▶ _Input material_:
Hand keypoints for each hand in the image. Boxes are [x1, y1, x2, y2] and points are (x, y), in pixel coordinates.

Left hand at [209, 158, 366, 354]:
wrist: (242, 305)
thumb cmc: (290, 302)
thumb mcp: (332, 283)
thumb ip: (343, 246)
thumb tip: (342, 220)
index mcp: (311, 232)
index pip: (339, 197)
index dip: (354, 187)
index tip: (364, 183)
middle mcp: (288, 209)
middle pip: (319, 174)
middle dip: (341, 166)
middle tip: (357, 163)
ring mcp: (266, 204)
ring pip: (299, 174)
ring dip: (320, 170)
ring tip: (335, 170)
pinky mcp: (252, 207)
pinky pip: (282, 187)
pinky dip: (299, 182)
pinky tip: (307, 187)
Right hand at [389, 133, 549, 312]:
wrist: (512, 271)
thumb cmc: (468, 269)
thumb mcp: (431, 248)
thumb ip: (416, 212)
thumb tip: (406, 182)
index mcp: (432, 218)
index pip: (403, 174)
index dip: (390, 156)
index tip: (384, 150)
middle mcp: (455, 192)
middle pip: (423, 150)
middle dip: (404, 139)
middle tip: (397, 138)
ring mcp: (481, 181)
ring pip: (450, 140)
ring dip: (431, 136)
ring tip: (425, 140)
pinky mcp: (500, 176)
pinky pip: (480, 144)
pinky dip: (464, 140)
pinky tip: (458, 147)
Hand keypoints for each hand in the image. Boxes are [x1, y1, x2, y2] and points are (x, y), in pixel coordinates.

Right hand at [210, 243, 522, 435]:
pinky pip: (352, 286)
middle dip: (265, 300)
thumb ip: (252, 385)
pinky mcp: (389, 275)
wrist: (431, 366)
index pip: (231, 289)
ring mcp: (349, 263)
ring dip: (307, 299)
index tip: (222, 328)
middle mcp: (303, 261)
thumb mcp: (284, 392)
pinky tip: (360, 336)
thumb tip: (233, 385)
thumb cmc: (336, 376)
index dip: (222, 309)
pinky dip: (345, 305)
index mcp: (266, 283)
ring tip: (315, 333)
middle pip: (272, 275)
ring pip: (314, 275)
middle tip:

▶ _Exercise requirements_: Search the material for the string "middle" and return each line that has it.

▶ _Result of this exercise_:
middle mcp: (288, 209)
middle pip: (319, 174)
middle dip: (341, 166)
middle tip: (357, 163)
middle mcp: (455, 192)
middle pip: (423, 150)
middle dip: (404, 139)
middle tip: (397, 138)
middle dip: (265, 300)
middle mcp: (303, 261)
middle pip: (272, 275)
middle tip:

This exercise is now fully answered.